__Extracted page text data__
- - -
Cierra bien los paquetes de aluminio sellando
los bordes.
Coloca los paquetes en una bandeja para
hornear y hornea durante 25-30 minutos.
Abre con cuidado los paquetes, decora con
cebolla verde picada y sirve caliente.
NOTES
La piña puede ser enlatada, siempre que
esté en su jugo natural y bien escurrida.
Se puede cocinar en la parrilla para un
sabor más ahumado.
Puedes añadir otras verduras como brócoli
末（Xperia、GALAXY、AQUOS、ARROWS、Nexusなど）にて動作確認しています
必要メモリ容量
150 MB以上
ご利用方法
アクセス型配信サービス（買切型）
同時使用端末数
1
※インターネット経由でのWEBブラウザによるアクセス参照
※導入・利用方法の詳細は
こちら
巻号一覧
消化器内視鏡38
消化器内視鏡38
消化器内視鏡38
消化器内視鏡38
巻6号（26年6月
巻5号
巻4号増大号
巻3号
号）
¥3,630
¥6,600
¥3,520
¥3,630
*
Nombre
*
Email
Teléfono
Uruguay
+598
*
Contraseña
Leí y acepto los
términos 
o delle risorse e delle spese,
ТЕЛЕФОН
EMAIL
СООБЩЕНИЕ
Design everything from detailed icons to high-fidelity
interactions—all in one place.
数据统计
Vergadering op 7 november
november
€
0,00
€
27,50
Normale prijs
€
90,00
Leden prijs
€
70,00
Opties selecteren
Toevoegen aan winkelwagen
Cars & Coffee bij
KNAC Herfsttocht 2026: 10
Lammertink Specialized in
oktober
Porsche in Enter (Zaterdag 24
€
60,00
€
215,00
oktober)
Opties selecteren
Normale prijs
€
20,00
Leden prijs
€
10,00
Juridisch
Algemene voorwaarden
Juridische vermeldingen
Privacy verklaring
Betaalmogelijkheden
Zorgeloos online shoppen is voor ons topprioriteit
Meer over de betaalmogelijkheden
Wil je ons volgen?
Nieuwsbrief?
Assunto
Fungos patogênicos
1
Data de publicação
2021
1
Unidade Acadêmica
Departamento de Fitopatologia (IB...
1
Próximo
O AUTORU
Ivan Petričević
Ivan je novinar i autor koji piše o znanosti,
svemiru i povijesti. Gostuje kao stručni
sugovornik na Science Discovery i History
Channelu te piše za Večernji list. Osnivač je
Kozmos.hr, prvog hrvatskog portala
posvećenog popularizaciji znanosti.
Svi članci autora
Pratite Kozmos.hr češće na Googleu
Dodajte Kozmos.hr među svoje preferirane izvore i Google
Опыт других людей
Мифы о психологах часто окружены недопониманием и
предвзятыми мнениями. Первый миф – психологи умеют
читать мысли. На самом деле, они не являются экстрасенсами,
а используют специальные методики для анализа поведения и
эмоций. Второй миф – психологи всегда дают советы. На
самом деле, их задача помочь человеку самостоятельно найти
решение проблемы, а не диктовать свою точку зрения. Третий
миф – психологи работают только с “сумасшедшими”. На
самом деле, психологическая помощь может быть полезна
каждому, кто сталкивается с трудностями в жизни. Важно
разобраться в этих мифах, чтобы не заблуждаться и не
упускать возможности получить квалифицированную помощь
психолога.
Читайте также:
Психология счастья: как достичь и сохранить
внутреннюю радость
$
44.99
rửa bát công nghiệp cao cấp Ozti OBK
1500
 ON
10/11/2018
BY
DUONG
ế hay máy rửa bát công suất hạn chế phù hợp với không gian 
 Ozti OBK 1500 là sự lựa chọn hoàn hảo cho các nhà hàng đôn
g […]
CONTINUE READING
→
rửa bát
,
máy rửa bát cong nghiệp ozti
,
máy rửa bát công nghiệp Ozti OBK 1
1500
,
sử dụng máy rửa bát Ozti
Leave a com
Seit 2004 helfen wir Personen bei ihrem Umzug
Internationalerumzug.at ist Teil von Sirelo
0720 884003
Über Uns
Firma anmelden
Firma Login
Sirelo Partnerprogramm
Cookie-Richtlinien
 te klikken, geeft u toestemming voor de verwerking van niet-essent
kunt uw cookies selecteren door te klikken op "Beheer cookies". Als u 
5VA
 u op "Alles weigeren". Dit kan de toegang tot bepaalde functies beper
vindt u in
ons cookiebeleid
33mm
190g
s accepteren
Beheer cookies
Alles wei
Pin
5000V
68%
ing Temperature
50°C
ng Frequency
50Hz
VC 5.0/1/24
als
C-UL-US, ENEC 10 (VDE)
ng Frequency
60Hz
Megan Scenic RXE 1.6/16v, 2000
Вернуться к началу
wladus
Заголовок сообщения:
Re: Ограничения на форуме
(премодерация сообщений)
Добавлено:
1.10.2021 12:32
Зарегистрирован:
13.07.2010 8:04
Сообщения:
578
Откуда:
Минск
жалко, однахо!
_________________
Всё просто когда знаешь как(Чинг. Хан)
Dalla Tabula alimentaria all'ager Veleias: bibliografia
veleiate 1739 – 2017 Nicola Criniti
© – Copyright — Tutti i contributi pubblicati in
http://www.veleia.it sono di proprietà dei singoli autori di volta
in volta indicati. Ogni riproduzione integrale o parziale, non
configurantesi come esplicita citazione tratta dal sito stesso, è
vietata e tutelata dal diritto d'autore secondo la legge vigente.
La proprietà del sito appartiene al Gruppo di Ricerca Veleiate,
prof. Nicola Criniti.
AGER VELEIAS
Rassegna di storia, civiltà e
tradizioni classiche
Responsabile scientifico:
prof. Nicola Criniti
- - -
__What is required__
Your answer must be the line containing "La proprietà del" through the last line above, copied exactly, with nothing added.

__Written response__
La proprietà del sito appartiene al Gruppo di Ricerca Veleiate,
prof. Nicola Criniti.
AGER VELEIAS
Rassegna di storia, civiltà e
tradizioni classiche
Responsabile scientifico:
prof. Nicola Criniti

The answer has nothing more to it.